Madrid route versus a direct national filing
Neither route is automatically better; the right choice depends on how many markets you are entering and how central Brazil is to your plan. The Madrid route lets you reach Brazil from one international application, with one renewal date and centralised management across all your designated countries, which is efficient when Brazil is one of several markets. The direct national route means a Brazilian application prepared locally from the outset, which some owners prefer when Brazil is a priority market and they want local control over drafting and classification from day one. In both cases the Brazilian INPI examines under the same Brazilian law, both can meet an office action or opposition, and both ultimately benefit from local input.
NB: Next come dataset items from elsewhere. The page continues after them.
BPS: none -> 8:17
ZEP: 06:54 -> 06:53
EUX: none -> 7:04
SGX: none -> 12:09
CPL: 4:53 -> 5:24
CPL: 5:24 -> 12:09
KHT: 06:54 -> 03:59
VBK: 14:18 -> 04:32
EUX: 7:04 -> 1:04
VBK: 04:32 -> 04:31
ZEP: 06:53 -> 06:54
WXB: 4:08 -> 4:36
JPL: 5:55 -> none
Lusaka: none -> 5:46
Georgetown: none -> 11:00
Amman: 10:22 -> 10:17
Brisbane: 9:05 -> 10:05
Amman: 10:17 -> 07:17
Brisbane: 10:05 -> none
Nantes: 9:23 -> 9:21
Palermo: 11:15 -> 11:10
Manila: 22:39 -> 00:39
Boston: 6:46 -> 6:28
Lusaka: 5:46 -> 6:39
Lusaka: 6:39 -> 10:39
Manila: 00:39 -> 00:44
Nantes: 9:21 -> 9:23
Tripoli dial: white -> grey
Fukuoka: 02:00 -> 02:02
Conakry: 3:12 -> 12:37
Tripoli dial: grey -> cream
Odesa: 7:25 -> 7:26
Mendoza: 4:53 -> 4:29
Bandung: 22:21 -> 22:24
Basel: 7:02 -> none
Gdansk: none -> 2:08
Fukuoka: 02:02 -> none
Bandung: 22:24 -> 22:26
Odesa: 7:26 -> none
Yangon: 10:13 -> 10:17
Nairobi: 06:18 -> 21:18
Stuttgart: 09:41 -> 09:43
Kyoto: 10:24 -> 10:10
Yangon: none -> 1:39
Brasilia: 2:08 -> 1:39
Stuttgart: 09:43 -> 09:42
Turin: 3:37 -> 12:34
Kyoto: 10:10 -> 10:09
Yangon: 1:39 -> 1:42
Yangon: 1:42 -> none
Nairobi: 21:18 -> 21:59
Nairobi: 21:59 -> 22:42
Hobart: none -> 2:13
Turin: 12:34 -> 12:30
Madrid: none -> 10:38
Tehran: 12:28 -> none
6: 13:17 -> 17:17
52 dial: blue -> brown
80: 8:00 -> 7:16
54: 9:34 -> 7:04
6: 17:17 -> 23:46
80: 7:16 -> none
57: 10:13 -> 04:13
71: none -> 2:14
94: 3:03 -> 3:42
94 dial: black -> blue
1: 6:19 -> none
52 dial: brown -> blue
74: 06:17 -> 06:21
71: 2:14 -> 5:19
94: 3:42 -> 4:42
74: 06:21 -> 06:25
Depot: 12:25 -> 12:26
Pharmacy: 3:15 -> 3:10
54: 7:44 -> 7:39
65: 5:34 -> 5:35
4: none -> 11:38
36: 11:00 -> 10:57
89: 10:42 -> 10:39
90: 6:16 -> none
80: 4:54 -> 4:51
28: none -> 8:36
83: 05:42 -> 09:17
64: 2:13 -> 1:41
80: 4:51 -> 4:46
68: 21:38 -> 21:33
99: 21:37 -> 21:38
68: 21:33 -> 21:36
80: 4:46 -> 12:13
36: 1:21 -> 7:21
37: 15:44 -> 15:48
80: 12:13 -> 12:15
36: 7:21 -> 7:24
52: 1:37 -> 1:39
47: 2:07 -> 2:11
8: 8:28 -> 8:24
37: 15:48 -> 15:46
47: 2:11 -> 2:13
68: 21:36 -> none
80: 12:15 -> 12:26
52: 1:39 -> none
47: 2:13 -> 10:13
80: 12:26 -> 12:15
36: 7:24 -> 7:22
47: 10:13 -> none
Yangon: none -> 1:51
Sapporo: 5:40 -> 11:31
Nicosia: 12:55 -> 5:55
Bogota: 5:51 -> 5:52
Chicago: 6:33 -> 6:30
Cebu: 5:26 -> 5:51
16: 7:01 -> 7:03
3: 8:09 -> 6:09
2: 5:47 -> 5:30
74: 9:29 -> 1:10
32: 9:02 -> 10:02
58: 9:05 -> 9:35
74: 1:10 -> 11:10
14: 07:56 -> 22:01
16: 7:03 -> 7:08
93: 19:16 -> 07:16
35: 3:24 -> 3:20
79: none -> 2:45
The comparison mirrors the trade-offs that apply in other Madrid members; for a parallel example of how registration and use interact in a different jurisdiction, see our note on registration and use in Canada.
A reasonable rule of thumb is that the more markets you are filing into at once, the more the central efficiency of Madrid tells in its favour, while the more strategically important Brazil is on its own, the more a locally driven national filing can be worth the extra effort.
IPEnvoy is not a law firm and does not provide legal advice; this is general information. Confirm the current position with the Brazilian INPI's official website and a qualified local IP professional before acting, particularly on deadlines, fees, representation requirements and the precise scope of the multi-class and co-ownership reforms.